- **Exercise goal**: Please copy every line of the records below that holds the word "lending".
○ ○ ○
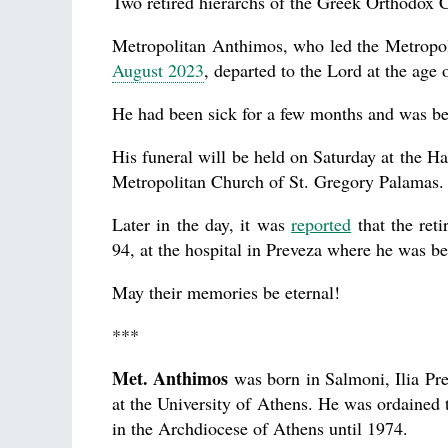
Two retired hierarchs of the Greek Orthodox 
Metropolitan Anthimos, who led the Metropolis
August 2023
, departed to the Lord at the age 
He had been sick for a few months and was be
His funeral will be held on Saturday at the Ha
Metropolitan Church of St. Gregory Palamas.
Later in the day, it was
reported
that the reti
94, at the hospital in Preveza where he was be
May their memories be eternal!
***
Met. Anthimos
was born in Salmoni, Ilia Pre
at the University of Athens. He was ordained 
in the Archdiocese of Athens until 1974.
○ ○ ○
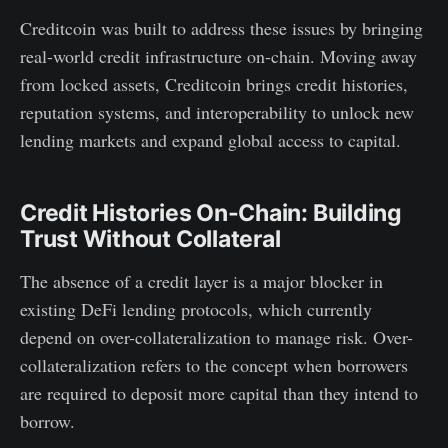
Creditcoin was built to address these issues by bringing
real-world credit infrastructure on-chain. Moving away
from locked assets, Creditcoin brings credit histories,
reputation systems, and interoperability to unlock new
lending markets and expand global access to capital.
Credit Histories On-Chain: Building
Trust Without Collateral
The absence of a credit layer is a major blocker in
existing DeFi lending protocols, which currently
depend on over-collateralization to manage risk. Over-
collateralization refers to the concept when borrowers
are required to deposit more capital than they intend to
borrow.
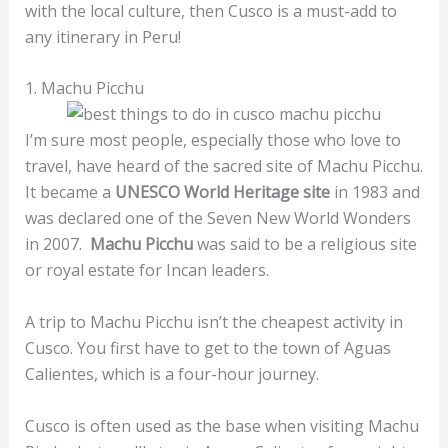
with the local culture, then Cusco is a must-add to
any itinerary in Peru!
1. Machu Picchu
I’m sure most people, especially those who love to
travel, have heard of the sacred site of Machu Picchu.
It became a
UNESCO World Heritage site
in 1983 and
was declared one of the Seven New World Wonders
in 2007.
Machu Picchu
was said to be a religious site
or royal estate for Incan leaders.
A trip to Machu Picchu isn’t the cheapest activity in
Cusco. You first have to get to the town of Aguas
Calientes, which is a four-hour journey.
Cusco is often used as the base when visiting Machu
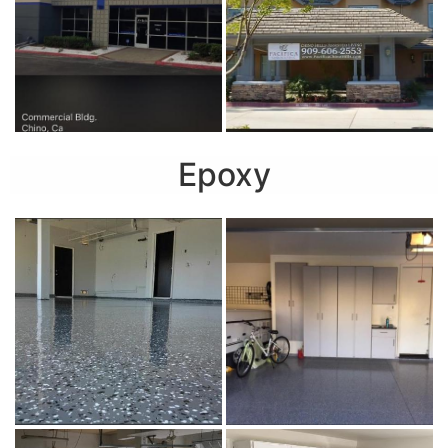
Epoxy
○ ○ ○
- **Answer area**:
lending markets and expand global access to capital.
existing DeFi lending protocols, which currently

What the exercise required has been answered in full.